After each execution, the number of groups will be split, and the differences between the two sides should be as small and even as possible.

Step 3: Select one from experiment BUCKET A and B respectively for experiment

At the time of the first differentiation, two buckets were already divided. When you’re choosing a control and a treatment group, you take them from two buckets. For example, take A bucket group 1 and B bucket group 1 for experiment. Several groups can be selected for the experiment.

If only one experimental group and control group, to cross group, such as A bucket group 1+ A bucket group 3+B bucket group 1+B bucket group 3, in order to try to make each sub-group is through the index calculation.

Step 4: Retry

Verify the differences between the experimental group and the control group. If the differences are too large, retry several times and rearrange the execution order of the indicators before grouping

Change the execution sequence of step 1, such as 213, and repeat the above steps to determine whether the difference threshold is exceeded. Note: try to make the selected experimental group or control group are calculated and controlled by each supervised index

The general steps are as follows:

 

The follow-up to optimize

1 can be divided into 4 x 5 x 5, and the final sub-bucket tree is an integer of 100. When A/B tests packets, the traffic is an integer.

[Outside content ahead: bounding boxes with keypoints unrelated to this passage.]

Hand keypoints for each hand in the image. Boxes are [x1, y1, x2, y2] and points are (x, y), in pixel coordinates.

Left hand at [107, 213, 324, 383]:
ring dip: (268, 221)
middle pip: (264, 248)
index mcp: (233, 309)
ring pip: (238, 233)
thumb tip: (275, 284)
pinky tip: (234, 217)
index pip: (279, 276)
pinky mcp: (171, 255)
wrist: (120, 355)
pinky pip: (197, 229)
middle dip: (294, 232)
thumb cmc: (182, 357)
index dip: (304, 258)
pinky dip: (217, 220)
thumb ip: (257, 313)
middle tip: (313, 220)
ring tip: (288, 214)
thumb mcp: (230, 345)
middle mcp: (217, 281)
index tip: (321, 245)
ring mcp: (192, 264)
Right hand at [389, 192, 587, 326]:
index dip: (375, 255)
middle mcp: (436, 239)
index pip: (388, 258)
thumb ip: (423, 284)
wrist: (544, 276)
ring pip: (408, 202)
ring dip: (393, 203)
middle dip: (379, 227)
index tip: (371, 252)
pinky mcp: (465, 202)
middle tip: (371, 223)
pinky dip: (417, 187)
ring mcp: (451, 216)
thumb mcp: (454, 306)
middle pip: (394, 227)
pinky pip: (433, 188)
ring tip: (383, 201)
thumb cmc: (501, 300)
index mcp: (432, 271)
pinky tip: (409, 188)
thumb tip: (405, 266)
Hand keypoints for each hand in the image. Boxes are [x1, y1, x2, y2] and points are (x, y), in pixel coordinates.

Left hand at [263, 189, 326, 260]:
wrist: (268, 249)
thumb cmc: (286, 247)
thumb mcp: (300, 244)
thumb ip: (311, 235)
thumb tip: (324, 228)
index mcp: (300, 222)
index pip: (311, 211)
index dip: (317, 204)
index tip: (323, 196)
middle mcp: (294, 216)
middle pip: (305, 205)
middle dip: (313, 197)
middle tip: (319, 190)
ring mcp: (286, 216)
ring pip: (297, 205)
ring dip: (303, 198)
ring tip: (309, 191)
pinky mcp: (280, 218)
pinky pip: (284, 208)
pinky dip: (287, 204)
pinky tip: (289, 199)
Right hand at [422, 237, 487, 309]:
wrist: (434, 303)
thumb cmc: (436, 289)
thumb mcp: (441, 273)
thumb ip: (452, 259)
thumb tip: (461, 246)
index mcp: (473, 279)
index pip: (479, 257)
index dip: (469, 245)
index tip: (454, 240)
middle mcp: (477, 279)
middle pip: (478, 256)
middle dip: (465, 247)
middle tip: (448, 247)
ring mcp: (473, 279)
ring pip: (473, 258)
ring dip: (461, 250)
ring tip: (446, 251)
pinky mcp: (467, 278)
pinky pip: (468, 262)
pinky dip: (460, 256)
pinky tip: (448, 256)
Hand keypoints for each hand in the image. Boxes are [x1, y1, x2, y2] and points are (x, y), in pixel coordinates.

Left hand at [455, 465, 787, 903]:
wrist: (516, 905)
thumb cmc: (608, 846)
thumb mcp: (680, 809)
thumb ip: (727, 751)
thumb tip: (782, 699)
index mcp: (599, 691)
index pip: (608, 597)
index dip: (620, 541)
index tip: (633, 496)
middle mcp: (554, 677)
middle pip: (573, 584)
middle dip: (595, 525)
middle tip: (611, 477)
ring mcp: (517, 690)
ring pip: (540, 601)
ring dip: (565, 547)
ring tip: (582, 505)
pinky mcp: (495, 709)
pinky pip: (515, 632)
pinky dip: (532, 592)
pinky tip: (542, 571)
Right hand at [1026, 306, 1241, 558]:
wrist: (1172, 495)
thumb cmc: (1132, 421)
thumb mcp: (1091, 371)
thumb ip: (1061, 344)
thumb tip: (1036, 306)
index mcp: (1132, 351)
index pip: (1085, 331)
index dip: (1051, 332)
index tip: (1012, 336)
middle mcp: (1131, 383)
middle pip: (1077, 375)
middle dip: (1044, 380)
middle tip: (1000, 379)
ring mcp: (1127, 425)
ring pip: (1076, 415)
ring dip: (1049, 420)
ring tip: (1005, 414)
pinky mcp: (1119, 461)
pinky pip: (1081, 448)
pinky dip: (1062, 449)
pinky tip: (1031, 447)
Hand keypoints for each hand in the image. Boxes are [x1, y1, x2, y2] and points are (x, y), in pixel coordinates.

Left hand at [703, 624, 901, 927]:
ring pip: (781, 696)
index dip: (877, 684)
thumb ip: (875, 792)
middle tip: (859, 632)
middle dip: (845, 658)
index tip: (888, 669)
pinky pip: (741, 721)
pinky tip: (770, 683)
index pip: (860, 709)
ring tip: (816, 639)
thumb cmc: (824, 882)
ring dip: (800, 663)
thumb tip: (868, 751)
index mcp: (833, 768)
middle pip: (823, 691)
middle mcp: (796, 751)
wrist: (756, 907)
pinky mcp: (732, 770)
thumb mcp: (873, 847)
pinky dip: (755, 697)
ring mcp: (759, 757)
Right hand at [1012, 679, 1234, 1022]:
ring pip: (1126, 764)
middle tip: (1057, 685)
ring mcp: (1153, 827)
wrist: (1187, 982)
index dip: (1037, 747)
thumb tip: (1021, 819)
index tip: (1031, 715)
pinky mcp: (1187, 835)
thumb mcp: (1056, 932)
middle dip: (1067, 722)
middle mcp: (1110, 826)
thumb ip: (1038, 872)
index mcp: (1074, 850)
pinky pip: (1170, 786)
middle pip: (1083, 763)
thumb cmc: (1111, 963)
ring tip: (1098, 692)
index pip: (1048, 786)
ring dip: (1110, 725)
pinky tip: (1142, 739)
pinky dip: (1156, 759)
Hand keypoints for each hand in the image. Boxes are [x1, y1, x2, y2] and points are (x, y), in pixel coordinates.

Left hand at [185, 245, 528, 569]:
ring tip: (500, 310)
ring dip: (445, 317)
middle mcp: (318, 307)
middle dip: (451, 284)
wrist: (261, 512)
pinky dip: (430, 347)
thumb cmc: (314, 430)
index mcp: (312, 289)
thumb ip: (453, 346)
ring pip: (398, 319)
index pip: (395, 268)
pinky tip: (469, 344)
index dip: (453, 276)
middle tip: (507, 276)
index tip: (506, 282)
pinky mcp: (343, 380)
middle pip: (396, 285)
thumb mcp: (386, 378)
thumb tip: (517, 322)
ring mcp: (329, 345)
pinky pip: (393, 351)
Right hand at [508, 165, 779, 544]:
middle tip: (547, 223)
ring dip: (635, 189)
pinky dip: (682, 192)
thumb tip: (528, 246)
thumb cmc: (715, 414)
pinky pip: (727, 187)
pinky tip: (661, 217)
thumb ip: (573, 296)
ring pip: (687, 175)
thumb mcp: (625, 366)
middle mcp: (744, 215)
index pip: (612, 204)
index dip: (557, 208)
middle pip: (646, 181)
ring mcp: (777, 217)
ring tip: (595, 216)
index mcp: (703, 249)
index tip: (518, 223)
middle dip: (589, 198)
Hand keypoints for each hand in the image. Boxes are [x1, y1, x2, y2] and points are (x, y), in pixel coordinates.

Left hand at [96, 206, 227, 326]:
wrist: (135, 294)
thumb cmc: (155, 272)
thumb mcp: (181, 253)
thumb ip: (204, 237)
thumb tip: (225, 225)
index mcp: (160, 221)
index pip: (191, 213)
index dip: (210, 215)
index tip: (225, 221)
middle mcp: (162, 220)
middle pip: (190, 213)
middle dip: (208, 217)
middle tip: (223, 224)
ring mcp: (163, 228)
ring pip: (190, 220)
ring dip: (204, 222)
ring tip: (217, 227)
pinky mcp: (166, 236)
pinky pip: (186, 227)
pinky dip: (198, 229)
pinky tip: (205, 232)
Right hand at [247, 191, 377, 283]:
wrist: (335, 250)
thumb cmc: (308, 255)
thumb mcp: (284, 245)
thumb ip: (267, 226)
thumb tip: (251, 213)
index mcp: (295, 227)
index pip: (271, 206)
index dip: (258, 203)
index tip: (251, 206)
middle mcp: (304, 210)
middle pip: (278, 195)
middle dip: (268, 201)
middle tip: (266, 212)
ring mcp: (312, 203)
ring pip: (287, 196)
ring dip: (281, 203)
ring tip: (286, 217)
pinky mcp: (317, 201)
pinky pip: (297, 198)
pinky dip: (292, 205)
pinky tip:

2 volatility is larger, not easy to divide evenly, as far as possible in the back to divide.

conclusion

In daily work, if you need to use business development to solve some problems, you can first carry out detailed technical research, think independently, combine your own ideas, try to practice, if enough to meet the business scene, that is the best. Over time, subsequent iterations can be refined to get better.